Der Wolf kann die Rotwilddichte nicht richten
Zur spontanen Rückkehr und zur Ausbreitung des Wolfes in den Alpen schreibt Davide Righetti in seinem Bericht auf S. 9, dass man aus den bisherigen Erkenntnissen der Wissenschaft vorsichtig feststellen kann, dass der Wolf als Großer Beutegreifer auch bei territorialer Stabilität einer Wolfspopulation kein begrenzender Faktor für die Huftiere unter den Wildtieren ist. Bestenfalls führt die Präsenz des Wolfes zu einer größeren räumlichen Zerstreuung der an bestimmten Orten sehr verdichteten Rotwildpopulation.
Erkenntnisse und Ziele
Davide Righetti und die Mitautoren des Rotwild-Managementplanes 2022-2026 fassen die Erkenntnisse aus den bisherigen 20 Jahren der Rotwildregulierung im Nationalpark so zusammen und bestätigen die Fortschreibung der Ziele auch für den neuen Fünfjahresplan:
• Im Südtiroler Flächenanteil des Nationalparks Stilfserjoch gibt es eine zahlenmäßig sehr konstante, gut altersstrukturierte und räumlich verteilte Rotwildpopulation.
• Das Rotwildmanagement im Nationalpark ist eingebettet in die land- und forstwirtschaftliche Nutzung des Gebietes, das auch Dauersiedlungsgebiete mit geschlossenen Siedlungskernen und Einzelhöfen und deren Wirtschaftsflächen aufweist.
-- -- --
### Aufgaben
1. Über wie viele Jahre Rotwildregulierung im Nationalpark ziehen die Autoren im Text zu Wolf und Rotwild Bilanz?
2. Schreib den Text zu Wolf und Rotwild nach dem letzten Aufzählungspunkt weiter.
Die Zeilen darunter stammen aus einer anderen Quelle.
-- -- --
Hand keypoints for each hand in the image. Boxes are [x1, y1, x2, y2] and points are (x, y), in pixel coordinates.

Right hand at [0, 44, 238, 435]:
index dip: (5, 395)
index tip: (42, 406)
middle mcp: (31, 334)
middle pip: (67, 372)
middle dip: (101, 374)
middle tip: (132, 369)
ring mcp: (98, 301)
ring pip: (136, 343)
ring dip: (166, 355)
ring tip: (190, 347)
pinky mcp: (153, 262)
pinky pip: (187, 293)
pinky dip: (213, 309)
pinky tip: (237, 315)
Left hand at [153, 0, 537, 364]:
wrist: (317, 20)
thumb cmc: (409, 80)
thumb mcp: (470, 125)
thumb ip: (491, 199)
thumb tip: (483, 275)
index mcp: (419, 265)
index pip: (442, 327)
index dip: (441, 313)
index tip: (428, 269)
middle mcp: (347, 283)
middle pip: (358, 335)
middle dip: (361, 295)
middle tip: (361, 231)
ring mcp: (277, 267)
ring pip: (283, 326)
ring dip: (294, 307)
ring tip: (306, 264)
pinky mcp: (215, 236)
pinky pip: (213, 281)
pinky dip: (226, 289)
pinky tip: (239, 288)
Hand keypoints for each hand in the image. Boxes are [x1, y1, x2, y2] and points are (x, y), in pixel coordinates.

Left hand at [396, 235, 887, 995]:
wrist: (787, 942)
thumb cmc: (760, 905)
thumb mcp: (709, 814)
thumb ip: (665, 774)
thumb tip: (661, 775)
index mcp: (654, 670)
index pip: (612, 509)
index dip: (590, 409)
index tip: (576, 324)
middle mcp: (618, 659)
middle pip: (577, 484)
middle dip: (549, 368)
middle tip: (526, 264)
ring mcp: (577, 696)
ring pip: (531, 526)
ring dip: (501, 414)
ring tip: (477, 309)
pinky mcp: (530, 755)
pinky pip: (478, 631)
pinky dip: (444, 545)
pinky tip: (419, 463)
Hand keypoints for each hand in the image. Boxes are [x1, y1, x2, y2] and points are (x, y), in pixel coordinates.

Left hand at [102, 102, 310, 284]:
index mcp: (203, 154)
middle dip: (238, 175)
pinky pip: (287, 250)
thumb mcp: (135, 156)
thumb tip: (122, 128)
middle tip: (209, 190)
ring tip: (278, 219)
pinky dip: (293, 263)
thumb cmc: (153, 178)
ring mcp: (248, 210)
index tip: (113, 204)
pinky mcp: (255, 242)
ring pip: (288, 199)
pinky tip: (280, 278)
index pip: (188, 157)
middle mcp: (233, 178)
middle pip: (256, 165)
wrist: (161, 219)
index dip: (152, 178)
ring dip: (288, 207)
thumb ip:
-- -- --
### Antworten je Aufgabe
1. Über die bisherigen 20 Jahre.

2.
• Die ökologischen Schieflagen durch weiterhin bestehende, zu hohe Rotwilddichten sollen durch die Maßnahmen des neuen Fünfjahresplanes abgefedert werden.
• Die Bewirtschaftung des Waldes soll dergestalt erfolgen, dass der Baumbestand Verbiss-Schäden in Grenzen besser verträgt.
• Auch die immer noch leicht möglichen Sichtungen, die Beobachtungen, Zählungen und Hochrechnungen des Rotwildbestandes bestätigen seine nach wie vor, zu hohe Dichte.
• Durch die regulierenden Zugriffe auf das Rotwild erholt sich der Bestand des Rehwildes.
• Das Rotwild wird aber auch als ein Wert an sich aufgefasst, welcher ökonomischen, sozialen und ökologischen Nutzen auf lokaler und staatlicher Ebene generiert.
• Aufgabe der Parkverwaltung ist es unter anderem, das ökologische Gleichgewicht und die soziale Akzeptanz des Parkes in eine gute Balance zu bringen.
Da der neue Fünfjahresplan zum Rotwildmanagement im Nationalpark viele weitere statistische Angaben über den Langzeitraum 1997 – 2021 enthält, welche meines Erachtens eine breitere Öffentlichkeit und im Besonderen die an den Regulierungsmaßnahmen seit Jahren beteiligten Jäger interessieren, werde ich einem zweiten Zeitungsbeitrag noch einmal auf die Inhalte dieses Fachplanes zurückkommen.